After the Supreme Court delayed consideration of Donald Trump’s immunity claim until April, some liberals directed considerable outrage not just at the court, but also at a member of President Joe Biden’s Cabinet. Such attacks act as if the delay were Attorney General Merrick Garland’s fault instead of justices like Clarence Thomas. These criticisms are misplaced. The Justice Department, before and after Garland’s delayed confirmation, started investigating key figures in the election interference case against Trump in 2021. And accusations of delay ignore the real-world obstacles that special counsel Jack Smith, his team and their predecessors had to navigate carefully — lest the whole case fall apart in court.
The department took overt investigative steps against three of the six alleged co-conspirators identified in Trump’s Jan. 6 indictment in 2021, long before Garland appointed Smith to the case.

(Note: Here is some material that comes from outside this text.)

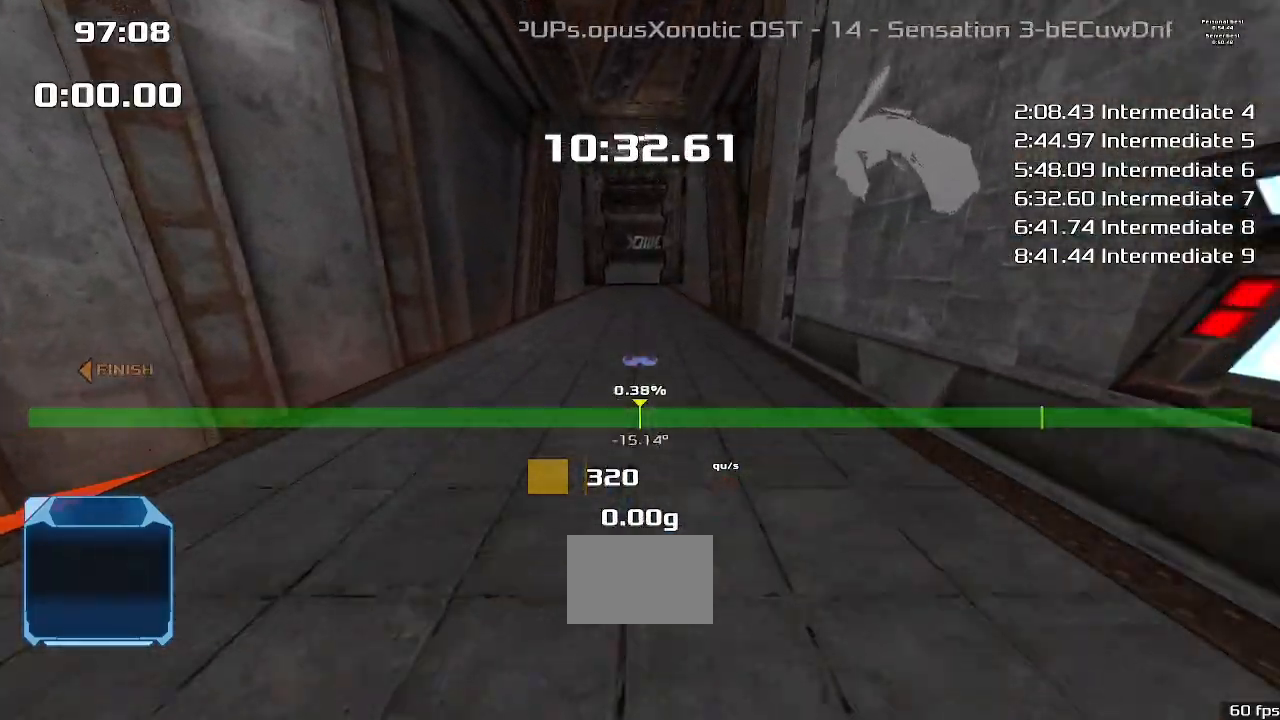
{"keys": ["up"], "events": []}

Days after a New York Times report on Jeffrey Clark’s role in Jan. 6, on Jan. 25, 2021, Justice Department Inspector General Michael Horowitz announced an investigation into “whether any former or current DOJ official engaged in an improper attempt to have DOJ seek to alter the outcome of the 2020 Presidential Election.” The IG investigators remained involved when FBI agents seized Clark’s phone June 23, 2022. The department had already, a month earlier, obtained a warrant for one of Clark’s private email accounts and would obtain a second one the following day. The August 2023 indictment of Trump describes Clark as co-conspirator 4.
Those often-ignored early moves against Trump’s co-conspirators go unmentioned in reports that claim Garland delayed the investigation.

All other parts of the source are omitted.